§ **WHAT IS EXPECTED**
There is one span to output from the data below: the lines starting at the line with "застраховать отдельно." and ending at the line with "Улавливатель сварочного". Output it exactly, ends included, nothing more.

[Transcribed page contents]
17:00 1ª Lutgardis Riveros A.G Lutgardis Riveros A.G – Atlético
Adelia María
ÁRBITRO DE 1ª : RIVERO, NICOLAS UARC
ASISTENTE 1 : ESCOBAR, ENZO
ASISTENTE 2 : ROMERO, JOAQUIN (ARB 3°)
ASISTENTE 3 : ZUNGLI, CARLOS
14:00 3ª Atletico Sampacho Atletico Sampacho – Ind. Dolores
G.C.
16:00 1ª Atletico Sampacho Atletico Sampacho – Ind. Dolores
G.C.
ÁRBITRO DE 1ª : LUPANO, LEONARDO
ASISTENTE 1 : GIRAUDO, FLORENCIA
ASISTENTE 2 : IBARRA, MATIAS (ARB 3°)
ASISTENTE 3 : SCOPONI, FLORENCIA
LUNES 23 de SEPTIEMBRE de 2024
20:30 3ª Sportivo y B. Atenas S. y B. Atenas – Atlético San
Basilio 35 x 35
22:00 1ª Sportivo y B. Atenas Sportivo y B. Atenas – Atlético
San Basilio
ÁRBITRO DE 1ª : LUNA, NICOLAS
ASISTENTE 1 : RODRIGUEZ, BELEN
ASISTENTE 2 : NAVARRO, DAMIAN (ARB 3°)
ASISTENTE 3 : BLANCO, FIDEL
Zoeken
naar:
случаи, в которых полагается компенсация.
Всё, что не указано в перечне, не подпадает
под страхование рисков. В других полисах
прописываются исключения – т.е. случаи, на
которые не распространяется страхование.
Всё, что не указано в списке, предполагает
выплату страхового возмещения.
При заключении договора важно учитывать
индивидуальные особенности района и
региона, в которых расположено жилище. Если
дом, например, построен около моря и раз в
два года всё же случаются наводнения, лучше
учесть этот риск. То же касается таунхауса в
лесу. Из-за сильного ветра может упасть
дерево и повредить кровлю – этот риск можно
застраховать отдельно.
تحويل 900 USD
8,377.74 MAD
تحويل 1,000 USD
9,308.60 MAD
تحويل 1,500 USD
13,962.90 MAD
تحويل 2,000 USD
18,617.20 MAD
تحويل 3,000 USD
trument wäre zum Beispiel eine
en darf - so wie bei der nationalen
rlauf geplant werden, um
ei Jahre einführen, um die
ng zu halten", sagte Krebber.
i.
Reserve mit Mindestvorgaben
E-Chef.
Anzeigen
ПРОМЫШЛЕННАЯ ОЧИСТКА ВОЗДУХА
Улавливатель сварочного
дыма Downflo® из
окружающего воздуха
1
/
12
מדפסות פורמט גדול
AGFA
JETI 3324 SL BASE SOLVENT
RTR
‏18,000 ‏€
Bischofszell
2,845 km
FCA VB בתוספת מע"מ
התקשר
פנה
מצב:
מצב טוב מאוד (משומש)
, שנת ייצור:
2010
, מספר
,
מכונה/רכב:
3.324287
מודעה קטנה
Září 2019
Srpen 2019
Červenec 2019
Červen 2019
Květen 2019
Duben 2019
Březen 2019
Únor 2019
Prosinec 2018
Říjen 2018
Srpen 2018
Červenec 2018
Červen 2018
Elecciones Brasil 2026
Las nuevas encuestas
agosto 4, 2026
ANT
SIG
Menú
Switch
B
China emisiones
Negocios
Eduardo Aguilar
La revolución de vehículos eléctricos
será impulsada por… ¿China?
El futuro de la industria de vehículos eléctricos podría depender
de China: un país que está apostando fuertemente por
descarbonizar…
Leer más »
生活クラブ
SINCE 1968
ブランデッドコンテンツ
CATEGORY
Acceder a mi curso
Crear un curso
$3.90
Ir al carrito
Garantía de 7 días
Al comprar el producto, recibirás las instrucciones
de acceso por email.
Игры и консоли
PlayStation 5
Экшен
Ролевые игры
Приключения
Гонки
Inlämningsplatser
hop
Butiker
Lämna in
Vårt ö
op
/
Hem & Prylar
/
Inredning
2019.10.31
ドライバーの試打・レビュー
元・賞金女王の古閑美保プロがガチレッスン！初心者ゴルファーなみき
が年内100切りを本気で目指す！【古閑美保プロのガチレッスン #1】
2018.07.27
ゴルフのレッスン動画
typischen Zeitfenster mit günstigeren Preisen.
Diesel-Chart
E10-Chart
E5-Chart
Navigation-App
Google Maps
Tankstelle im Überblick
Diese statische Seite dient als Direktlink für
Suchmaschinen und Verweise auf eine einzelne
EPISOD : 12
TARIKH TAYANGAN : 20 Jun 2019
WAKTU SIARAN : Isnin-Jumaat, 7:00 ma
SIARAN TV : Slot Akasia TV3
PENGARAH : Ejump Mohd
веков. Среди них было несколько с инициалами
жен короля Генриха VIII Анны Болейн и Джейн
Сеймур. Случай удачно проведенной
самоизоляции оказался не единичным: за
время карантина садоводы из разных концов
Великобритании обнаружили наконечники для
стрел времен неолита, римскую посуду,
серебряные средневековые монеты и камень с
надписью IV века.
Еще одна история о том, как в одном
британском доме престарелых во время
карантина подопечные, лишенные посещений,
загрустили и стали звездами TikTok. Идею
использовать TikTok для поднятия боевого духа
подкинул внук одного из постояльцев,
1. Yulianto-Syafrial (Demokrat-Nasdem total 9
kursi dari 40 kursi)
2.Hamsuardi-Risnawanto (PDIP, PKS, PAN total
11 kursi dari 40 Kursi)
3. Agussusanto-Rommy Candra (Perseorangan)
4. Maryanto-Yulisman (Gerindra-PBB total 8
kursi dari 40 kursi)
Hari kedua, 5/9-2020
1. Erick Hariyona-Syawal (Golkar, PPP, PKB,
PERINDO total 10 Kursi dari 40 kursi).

§ **FINISHED TASK**
застраховать отдельно.
تحويل 900 USD
8,377.74 MAD
تحويل 1,000 USD
9,308.60 MAD
تحويل 1,500 USD
13,962.90 MAD
تحويل 2,000 USD
18,617.20 MAD
تحويل 3,000 USD
trument wäre zum Beispiel eine
en darf - so wie bei der nationalen
rlauf geplant werden, um
ei Jahre einführen, um die
ng zu halten", sagte Krebber.
i.
Reserve mit Mindestvorgaben
E-Chef.
Anzeigen
ПРОМЫШЛЕННАЯ ОЧИСТКА ВОЗДУХА
Улавливатель сварочного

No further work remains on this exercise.